Tafsir online
klik untuk keterangan lebih lanjut
hadis munafik
Posted by jalelae at 19 January 2020 06:50
Category: HADIS SHOKHEH

MUNAFIK

  • آيَةُ الْمُنَافِقِ ثَلَاثٌ إِذَا حَدَّثَ كَذَبَ وَإِذَا وَعَدَ أَخْلَفَ وَإِذَا اؤْتُمِنَ خَانَ
    Artinya :Tanda-tanda orang munafik itu ada tiga. jika berbicara ia berbohong, jika berjanji ia ingkar, dan jika dipercaya ia berkhianat. (HR Bukhari) dalam riwayat lain,
  • آيَةُ الْمُنَافِقِ ثَلاَثٌ وَإِنْ صَامَ وَصَلَّى وَزَعَمَ أَنَّهُ مُسْلِمٌ
    “Tanda munafik itu ada tiga, walaupun orang tersebut puasa dan mengerjakan shalat, lalu ia mengklaim dirinya muslim.” (HR. Muslim no. 59) Dari ‘Abdullah bin ‘Amr radhiyallahu ‘anhu, ia berkata bahwa Rasulullah shallallahu ‘alaihi wa sallam bersabda,
  • أَرْبَعٌ مَنْ كُنَّ فِيهِ كَانَ مُنَافِقًا خَالِصًا ، وَمَنْ كَانَتْ فِيهِ خَصْلَةٌ مِنْهُنَّ كَانَتْ فِيهِ خَصْلَةٌ مِنَ النِّفَاقِ حَتَّى يَدَعَهَا إِذَا اؤْتُمِنَ خَانَ وَإِذَا حَدَّثَ كَذَبَ وَإِذَا عَاهَدَ غَدَرَ ، وَإِذَا خَاصَمَ فَجَرَ
    “Ada empat tanda, jika seseorang memiliki empat tanda ini, maka ia disebut munafik sejati/tulen.

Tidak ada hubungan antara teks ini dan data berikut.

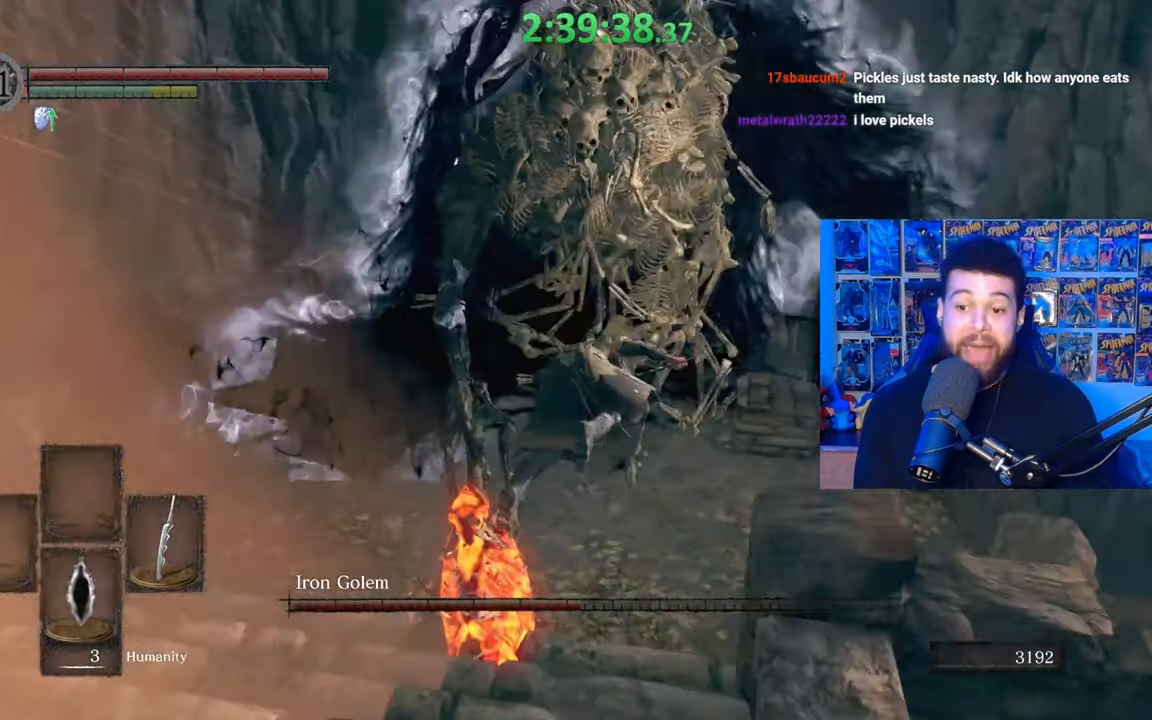
{"buttons": [], "left_stick": "left", "right_stick": "center", "events": [[17, "left_stick", "center"], [300, "left_stick", "left"]]}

Jika ia memiliki salah satu tandanya, maka dalam dirinya ada tanda kemunafikan sampai ia meninggalkan perilaku tersebut, yaitu: (1) jika diberi amanat, khianat; (2) jika berbicara, dusta; (3) jika membuat perjanjian, tidak dipenuhi; (4) jika berselisih, dia akan berbuat zalim.” (HR. Muslim no. 58)
  • عَلَيْكُمْ بِالصِّدْقِ فَإِنَّ الصِّدْقَ يَهْدِى إِلَى الْبِرِّ وَإِنَّ الْبِرَّ يَهْدِى إِلَى الْجَنَّةِ وَمَا يَزَالُ الرَّجُلُ يَصْدُقُ وَيَتَحَرَّى الصِّدْقَ حَتَّى يُكْتَبَ عِنْدَ اللَّهِ صِدِّيقًا وَإِيَّاكُمْ وَالْكَذِبَ فَإِنَّ الْكَذِبَ يَهْدِى إِلَى الْفُجُورِ وَإِنَّ الْفُجُورَ يَهْدِى إِلَى النَّارِ وَمَا يَزَالُ الرَّجُلُ يَكْذِبُ وَيَتَحَرَّى الْكَذِبَ حَتَّى يُكْتَبَ عِنْدَ اللَّهِ كَذَّابًا
    “Hendaklah kalian senantiasa berlaku jujur, karena sesungguhnya kejujuran akan megantarkan pada kebaikan dan sesungguhnya kebaikan akan mengantarkan pada surga. Jika seseorang senantiasa berlaku jujur dan berusaha untuk jujur, maka dia akan dicatat di sisi Allah sebagai orang yang jujur. Hati-hatilah kalian dari berbuat dusta, karena sesungguhnya dusta akan mengantarkan kepada kejahatan dan kejahatan akan mengantarkan pada neraka. Jika seseorang sukanya berdusta dan berupaya untuk berdusta, maka ia akan dicatat di sisi Allah sebagai pendusta.” (HR. Bukhari no. 6094 dan Muslim no. 2607)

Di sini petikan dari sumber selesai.